Duck Rice
13 ingredients
9 steps
Ingredients
- 1 onion large, chopped
- 2 garlic cloves minced
- ground black pepper
- nutmeg
- 1 duck previously cooked and shredded
- 1 1/2 cups rice
- white wine to taste
- 3 cups broth duck, strained cooking water
- pork sausage Alentejo, sliced
- 1 bay leaf
- 2 cloves
- olive oil to taste
- salt
Directions
-
1In a large pan, saute onion and garlic in olive oil. Add rice and cloves. Season with pepper and nutmeg.
-
2Fry a little, add a swig of white wine, and shredded meat.

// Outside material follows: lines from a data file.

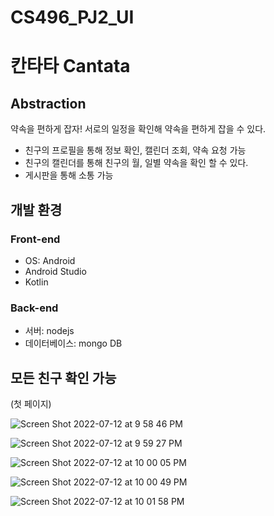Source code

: # CS496_PJ2_UI

# 칸타타 Cantata
## Abstraction
약속을 편하게 잡자!
서로의 일정을 확인해 약속을 편하게 잡을 수 있다.
- 친구의 프로필을 통해 정보 확인, 캘린더 조회, 약속 요청 가능
- 친구의 캘린더를 통해 친구의 월, 일별 약속을 확인 할 수 있다.
- 게시판을 통해 소통 가능
## 개발 환경
### Front-end
- OS: Android
- Android Studio
- Kotlin
### Back-end
- 서버: nodejs
- 데이터베이스: mongo DB
## 모든 친구 확인 가능
 (첫 페이지)
 
![Screen Shot 2022-07-12 at 9 58 46 PM](https://user-images.githubusercontent.com/60650372/178495626-2f428371-14df-40d6-a093-29c5b2d0e771.png)

![Screen Shot 2022-07-12 at 9 59 27 PM](https://user-images.githubusercontent.com/60650372/178496236-27ed42e1-d607-45e1-907c-a722892f905b.png)

![Screen Shot 2022-07-12 at 10 00 05 PM](https://user-images.githubusercontent.com/60650372/178496248-c2a3096f-951f-4206-b130-8842167bde8d.png)

![Screen Shot 2022-07-12 at 10 00 49 PM](https://user-images.githubusercontent.com/60650372/178496259-805b1c30-ed47-4e99-b04e-d27d6dd98537.png)

![Screen Shot 2022-07-12 at 10 01 58 PM](https://user-images.githubusercontent.com/60650372/178496267-e80b2c43-e8dd-42c3-a391-cf063ab7256b.png)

As soon as the wine is absorbed, add 3 cups of duck broth, stirring well.
-
3Check the salt, bring to boil, and then reduce the heat.
-
4Cover and let it simmer for 15 minutes without stirring or uncovering the pan.
-
5Remove from heat, and let rest for a few minutes.
-
6Preheat oven to 200 degrees Celsius.
-
7Pour the rice in the serving dish, spreading evenly.
-
8Place the Alentejo pork sausage slices on top, and bake for 10 minutes.
-
9Serve immediately with a salad of your choice.